George was a munificent provider for his family, a loving husband, a doting grandfather, and a protective father who provided equal opportunities to all his children. (He once told me, with a deep sense of gratitude, that the God who gave him many children also gave him enough resources to educate them and take good care of them.)

He was a solicitous brother who took religiously the biblical injunction to be his brother's keeper; fiercely loyal to his friends; and inexplicably magnanimous to his detractors and those who, while outwardly professing to be his friends, went out of their way to make sure that they denied him a soft landing back in his country.

But you got the sense that the nobility and generosity of his spirit had an edifying effect on those detractors and their ilk and that they felt permanently rebuked by his integrity. He was also a supportive colleague and a generous benefactor with a mission to help people lift themselves out of degrading situations.

When his time came, at its inexorable pace, he endured his pain and suffering with dignity, serenity and grace, even as the emotional stress of watching a loved one go down was taking a heavy toll on his family. It is my fervent prayer that God will grant his wife Lucy the gift of graceful old age, so that she can live out the balance of "Uncle G"'s years. He leaves behind a wife, 10 children (one adopted) and upwards of a dozen grandchildren.

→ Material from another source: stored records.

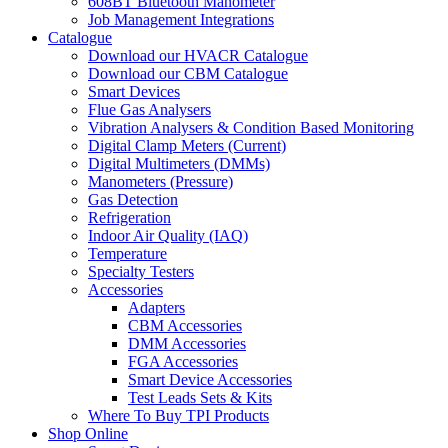
608BT Bluetooth Manometer
Job Management Integrations
Catalogue
Download our HVACR Catalogue
Download our CBM Catalogue
Smart Devices
Flue Gas Analysers
Vibration Analysers & Condition Based Monitoring
Digital Clamp Meters (Current)
Digital Multimeters (DMMs)
Manometers (Pressure)
Gas Detection
Refrigeration
Indoor Air Quality (IAQ)
Temperature
Specialty Testers
Accessories
Adapters
CBM Accessories
DMM Accessories
FGA Accessories
Smart Device Accessories
Test Leads Sets & Kits
Where To Buy TPI Products
Shop Online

George exuded love — almost unconditional love — solicitude, compassion, generosity and forgiveness for people from altruistic motives. He was a patriotic citizen who cared deeply about this country and from the earliest days, was involved in efforts aimed at its liberation.

His family and friends should be immensely proud of his legacy of commitment to and investment in children, altruistic love of people, commitment to truth and social justice, and grace and tenacity to remain true to himself and to the values that he cherished. This friend, for one, is.